Apesar de as condenações pretéritas poderem servir – quando não funcionarem como agravante da reincidência – para recrudescer a pena base na 1ª fase da dosimetria da pena, deve-se destacar que isso acontecerá exclusivamente em relação aos antecedentes criminais, não podendo ser utilizadas para avaliar personalidade do agente ou mesmo a conduta social.
Em relação a essa última, aliás, volta-se a aferir o seu comportamento perante a sociedade, afastando tudo aquilo que diga respeito à prática de infrações penais. Afastando a possibilidade da valoração desse ponto ser realizada a partir de condenações pretéritas, o próprio Supremo Tribunal Federal já anotou que ela representa o comportamento do agente no meio familiar, no ambiente de trabalho e no relacionamento com outros indivíduos. Os antecedentes sociais do réu não se confundem com os seus antecedentes criminais. São circunstâncias distintas, com regramentos próprios, razão pela qual não se mostra correto o magistrado utilizar as condenações anteriores transitadas em julgado como “conduta social desfavorável”[1].
Como bem registrado no voto da Ministra Relatora, essa condenações tampouco podem repercutir na esfera da PERSONALIDADE do agente, cuja valoração negativa “deve ser aferida a partir de uma análise pormenorizada, com base em elementos concretos extraídos dos autos, acerca da insensibilidade, desonestidade e modo de agir do criminoso para a consumação do delito[2]. A personalidade, pois, é um retrato psíquico do agente, com suas qualidades morais e sociais.
Nesse caminhar, cumpre registrar que a conduta social e a personalidade do agente não se confundem com os antecedentes criminais, porquanto gozam de contornos próprios – referem-se ao modo de ser e agir do autor do delito -, os quais não podem ser deduzidos, de forma automática, da folha de antecedentes criminais do réu. Trata-se da atuação do réu na comunidade, no contexto familiar, no trabalho, na vizinhança (conduta social), do seu temperamento e das características do seu caráter, aos quais se agregam fatores hereditários e socioambientais, moldados pelas experiências vividas pelo agente (personalidade social)[3].
Ou seja, pode anotar no seu material a síntese do TEMA 1077, porque ele VAI CAIR NA SUA PROVA: “Condenações criminais transitadas em julgado, não consideradas para caracterizar a reincidência, somente podem ser valoradas, na primeira fase da dosimetria, a título de antecedentes criminais, não se admitindo sua utilização para desabonar a personalidade ou a conduta social do agente”.

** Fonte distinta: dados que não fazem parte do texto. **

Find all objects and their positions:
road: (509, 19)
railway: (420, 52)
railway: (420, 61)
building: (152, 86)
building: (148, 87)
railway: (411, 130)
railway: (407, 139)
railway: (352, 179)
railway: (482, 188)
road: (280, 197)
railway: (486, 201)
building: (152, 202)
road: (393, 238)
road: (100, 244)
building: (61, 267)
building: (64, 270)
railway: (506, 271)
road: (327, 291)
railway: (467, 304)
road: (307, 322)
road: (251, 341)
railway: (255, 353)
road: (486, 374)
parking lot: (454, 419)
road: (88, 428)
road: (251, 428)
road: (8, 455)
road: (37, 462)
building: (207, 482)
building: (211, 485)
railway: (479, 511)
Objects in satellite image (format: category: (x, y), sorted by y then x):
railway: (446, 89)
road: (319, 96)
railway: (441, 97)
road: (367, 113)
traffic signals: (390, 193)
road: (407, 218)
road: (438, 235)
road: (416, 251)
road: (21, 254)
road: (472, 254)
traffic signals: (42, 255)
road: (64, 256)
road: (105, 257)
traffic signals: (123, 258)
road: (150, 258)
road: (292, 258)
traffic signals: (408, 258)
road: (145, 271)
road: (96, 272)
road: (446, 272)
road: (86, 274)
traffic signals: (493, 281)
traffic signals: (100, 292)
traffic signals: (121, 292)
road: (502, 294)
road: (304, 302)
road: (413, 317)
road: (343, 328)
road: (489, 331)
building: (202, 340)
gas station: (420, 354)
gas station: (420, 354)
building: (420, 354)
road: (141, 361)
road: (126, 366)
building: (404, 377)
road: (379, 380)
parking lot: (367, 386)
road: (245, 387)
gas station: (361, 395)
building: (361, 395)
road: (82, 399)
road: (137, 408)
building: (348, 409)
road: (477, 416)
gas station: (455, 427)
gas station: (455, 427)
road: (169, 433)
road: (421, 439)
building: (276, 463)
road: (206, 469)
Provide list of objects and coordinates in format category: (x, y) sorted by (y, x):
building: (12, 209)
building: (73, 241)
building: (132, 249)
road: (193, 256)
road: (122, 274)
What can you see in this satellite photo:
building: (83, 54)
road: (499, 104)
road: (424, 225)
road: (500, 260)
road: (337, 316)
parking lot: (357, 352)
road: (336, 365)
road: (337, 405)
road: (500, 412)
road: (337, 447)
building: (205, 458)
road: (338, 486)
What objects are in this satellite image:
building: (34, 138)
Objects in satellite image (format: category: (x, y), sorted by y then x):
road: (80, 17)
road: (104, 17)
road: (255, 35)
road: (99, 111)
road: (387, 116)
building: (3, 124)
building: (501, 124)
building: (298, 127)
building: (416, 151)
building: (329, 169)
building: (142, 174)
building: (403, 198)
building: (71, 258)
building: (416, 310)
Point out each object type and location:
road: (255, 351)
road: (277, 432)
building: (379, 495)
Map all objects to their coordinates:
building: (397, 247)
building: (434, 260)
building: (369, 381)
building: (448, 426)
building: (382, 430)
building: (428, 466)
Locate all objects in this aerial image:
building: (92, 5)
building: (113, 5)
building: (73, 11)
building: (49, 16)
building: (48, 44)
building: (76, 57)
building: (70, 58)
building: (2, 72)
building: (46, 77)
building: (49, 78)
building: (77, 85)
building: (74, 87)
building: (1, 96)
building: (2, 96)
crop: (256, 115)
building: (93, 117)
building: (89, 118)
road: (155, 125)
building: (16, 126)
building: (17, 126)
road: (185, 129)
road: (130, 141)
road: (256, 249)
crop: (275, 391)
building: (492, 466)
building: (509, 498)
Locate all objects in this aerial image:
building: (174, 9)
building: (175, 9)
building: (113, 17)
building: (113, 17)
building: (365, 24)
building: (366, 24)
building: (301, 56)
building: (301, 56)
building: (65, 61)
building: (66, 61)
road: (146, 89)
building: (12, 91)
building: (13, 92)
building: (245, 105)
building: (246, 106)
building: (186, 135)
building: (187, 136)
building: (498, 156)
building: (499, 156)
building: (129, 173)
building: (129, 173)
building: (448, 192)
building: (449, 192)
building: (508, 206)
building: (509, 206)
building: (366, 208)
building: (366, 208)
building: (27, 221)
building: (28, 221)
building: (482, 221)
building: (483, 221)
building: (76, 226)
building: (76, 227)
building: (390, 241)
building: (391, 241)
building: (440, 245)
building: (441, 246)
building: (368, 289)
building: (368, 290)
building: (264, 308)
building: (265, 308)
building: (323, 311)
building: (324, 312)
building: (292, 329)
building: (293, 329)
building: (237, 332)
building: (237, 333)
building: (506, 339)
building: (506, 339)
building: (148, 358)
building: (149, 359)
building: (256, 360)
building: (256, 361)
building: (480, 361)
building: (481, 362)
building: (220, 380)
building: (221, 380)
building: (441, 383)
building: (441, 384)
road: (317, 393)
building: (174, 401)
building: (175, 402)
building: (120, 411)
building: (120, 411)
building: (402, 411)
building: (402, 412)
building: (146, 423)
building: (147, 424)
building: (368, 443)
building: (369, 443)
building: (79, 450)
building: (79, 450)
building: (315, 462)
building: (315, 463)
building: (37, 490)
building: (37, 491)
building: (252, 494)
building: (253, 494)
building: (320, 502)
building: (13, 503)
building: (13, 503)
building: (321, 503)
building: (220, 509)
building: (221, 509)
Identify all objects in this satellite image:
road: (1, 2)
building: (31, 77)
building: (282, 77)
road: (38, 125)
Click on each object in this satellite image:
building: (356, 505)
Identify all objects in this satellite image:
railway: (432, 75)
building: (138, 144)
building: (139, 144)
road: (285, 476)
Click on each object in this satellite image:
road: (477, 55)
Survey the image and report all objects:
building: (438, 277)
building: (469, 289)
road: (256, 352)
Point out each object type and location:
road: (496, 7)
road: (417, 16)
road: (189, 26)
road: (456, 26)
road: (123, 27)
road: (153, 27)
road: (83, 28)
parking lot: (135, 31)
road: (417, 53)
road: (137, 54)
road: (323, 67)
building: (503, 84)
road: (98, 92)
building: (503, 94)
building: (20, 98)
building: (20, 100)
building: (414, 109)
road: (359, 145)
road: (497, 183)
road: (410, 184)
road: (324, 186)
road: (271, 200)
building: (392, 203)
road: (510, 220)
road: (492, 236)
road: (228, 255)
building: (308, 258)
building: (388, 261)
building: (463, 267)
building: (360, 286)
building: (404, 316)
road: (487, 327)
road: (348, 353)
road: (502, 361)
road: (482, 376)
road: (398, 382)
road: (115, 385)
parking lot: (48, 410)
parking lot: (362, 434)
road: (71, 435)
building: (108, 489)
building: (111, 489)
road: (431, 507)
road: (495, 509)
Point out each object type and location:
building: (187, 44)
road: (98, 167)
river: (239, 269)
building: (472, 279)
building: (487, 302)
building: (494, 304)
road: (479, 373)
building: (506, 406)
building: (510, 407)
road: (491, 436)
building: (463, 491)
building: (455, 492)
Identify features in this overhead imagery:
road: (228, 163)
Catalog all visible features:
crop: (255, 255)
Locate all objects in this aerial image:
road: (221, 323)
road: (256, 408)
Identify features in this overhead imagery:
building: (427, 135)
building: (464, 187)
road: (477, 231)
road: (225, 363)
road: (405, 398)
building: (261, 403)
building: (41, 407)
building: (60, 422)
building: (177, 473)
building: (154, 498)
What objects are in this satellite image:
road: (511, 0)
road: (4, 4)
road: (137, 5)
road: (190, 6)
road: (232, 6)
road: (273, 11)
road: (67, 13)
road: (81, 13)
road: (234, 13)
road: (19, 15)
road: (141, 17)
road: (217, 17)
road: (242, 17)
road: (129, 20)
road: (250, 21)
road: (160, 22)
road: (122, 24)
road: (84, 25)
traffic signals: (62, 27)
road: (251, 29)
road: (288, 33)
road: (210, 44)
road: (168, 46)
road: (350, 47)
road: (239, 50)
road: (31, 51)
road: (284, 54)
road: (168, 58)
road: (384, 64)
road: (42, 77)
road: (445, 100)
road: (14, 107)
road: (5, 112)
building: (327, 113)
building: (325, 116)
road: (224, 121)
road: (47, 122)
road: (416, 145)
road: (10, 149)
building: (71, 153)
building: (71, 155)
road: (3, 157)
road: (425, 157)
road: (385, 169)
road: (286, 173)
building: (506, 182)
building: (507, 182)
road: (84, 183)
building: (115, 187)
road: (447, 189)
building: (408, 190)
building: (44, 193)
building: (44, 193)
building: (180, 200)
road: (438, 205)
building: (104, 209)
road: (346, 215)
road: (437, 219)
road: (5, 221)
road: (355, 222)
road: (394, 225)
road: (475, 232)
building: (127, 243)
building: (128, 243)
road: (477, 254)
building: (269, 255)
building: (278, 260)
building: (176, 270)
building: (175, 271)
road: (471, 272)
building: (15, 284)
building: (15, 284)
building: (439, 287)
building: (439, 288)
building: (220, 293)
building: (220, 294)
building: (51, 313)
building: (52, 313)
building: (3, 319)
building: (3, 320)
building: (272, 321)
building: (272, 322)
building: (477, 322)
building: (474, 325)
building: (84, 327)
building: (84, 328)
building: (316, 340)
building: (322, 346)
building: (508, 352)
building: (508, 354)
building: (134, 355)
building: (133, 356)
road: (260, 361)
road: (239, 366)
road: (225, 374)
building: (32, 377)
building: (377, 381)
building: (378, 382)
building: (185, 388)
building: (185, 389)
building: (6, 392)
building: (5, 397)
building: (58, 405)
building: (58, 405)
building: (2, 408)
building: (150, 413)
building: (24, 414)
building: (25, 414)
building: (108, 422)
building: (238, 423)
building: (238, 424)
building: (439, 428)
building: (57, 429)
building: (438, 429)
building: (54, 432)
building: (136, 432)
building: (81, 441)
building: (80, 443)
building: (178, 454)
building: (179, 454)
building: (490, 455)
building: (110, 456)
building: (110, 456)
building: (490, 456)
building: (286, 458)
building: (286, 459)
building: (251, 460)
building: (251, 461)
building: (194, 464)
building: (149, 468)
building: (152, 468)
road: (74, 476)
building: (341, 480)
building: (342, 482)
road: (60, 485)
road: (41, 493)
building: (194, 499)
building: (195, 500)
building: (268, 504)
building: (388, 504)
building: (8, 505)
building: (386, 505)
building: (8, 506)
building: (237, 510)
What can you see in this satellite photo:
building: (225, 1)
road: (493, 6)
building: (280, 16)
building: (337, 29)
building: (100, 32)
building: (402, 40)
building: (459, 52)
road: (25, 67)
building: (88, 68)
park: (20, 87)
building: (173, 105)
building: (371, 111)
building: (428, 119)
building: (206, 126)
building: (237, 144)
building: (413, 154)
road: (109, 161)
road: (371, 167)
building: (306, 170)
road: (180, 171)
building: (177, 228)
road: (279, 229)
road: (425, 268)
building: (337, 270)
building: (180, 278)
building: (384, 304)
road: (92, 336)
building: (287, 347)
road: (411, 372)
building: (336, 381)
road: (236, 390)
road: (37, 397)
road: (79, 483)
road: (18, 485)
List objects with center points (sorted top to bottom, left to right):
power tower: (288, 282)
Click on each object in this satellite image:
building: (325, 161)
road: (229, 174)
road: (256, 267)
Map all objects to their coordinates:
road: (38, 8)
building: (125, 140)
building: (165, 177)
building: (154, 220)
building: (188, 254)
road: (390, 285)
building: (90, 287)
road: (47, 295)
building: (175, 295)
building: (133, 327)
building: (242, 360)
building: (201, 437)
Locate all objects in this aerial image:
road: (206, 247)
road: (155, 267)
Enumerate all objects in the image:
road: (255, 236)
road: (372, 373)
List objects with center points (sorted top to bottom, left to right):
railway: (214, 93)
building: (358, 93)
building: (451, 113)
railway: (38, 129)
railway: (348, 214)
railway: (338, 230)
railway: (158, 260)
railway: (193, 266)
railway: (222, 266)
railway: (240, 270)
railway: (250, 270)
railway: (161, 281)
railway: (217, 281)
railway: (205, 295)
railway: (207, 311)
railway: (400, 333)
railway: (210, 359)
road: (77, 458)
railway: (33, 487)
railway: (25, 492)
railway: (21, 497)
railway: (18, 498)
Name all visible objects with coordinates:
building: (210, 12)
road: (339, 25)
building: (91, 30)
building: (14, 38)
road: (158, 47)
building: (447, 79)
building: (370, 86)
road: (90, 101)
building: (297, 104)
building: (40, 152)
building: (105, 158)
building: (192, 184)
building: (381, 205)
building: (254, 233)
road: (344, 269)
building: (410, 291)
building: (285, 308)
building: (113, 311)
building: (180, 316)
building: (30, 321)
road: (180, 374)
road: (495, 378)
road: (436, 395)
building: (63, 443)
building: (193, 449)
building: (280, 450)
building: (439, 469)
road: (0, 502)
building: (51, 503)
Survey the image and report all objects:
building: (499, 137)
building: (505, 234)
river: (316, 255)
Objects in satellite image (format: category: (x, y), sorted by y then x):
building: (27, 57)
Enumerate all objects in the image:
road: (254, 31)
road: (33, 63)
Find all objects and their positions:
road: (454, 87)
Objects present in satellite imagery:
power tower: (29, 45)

Espero que tenham gostado e, sobretudo, entendido!
Vamos em frente!
Pedro Coelho – Defensor Público Federal e Professor de Processo Penal e Legislação Penal Especial.
[1] STF, 2ª Turma, RHC 130132, Rel. Min. Teori Zavascki, julgado em 10/5/2016.
[2] HC 472.654/DF, Rel. Ministra Laurita Vaz, Sexta Turma, DJe 11/3/2019 e STJ, AgRg no REsp 1.918.046/SP, Rel. Ministro Reynaldo Soares da Fonseca, Quinta Turma, DJe 19/04/2021
[3] STJ, 3ª Seção, EAREsp 1.311.636-MS, Rel. Min. Reynaldo Soares da Fonseca, julgado em 10/04/2019.